Alison Jones: Superb recommendation. Thank you. I should add, as well, you probably know, as well, Matthew Syed wrote the book to kids You Are Awesome, which is more aimed at them and just a brilliant book to actually give your child to get them understanding those lessons.
Elaine Halligan: It’s doing ever so well. I must get a copy of that. It’s just the title that put me off.
Alison Jones: Oh no, don’t let it put you off. My son loves it.
Elaine Halligan: Okay. No, I will. I’ll look at that. He’s done really well in this space, and I think delivering a children’s book on the back of this was just inspired, actually, and just genius.
Alison Jones: We need more like that, actually, because I think there aren’t enough books like that for kids. You know, the parents are taking it all in, but it’s really good to put it in language that children can understand, very friendly look on the page. It’s brilliant.
Elaine Halligan: Good recommendation. Thank you.
Alison Jones: Vice versa. Now, if people want to find out more about you, more about The Parent Practice and more about My Child is Different, where should they go?
Elaine Halligan: So, we have a website called theparentpractice.com, so you can have a little peek around there. If you want to sign up there we have a wonderful kind of download of 10 top tips to a happy, calmer, easier life. I don’t know any parent who reads that strapline and doesn’t want any of that. We offer a lot of live events. We have about 12 gigs every week going on somewhere in the community, in schools, in corporate. Yes, take a peek around there. In terms of the book My Child is Different, I love this new website.

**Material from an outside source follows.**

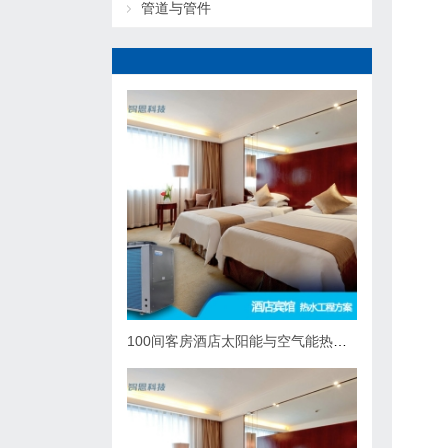
管道与管件
100间客房酒店太阳能与空气能热泵热水系统综合解决方案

Have you come across Love Reading?
Alison Jones: Yes, and do you know I found it the other day. I haven’t really explored it much. I’m just looking at it and going, “How does this compare with GoodReads?”

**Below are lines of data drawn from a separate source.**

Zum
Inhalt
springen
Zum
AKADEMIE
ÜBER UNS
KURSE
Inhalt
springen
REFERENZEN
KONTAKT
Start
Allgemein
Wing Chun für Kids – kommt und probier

Elaine Halligan: Visually, I love it because visually it looks fabulous. For some reason Love Reading have taken on my book as book of the month last month.
Alison Jones: Fantastic.
Elaine Halligan: So, I would encourage everyone to go and have a look at Love Reading. Type in My Child’s Different and some of the review comments there will just bring tears to your eyes. So Love Reading is similar to Good Reads, but I think they’ve re-launched it, actually, and I just think visually it looks a fabulous site and full of great reviews. Of course, there’s Amazon. The book was out of stock last week. I think it’s back in stock now, but you can certainly buy the book on Amazon and from all good bookshops, as well.
Alison Jones: Fantastic. Well, it’s been such a pleasure talking to you, Elaine. Thank you and thank you for sharing that story with us.
Elaine Halligan: My pleasure. Take care.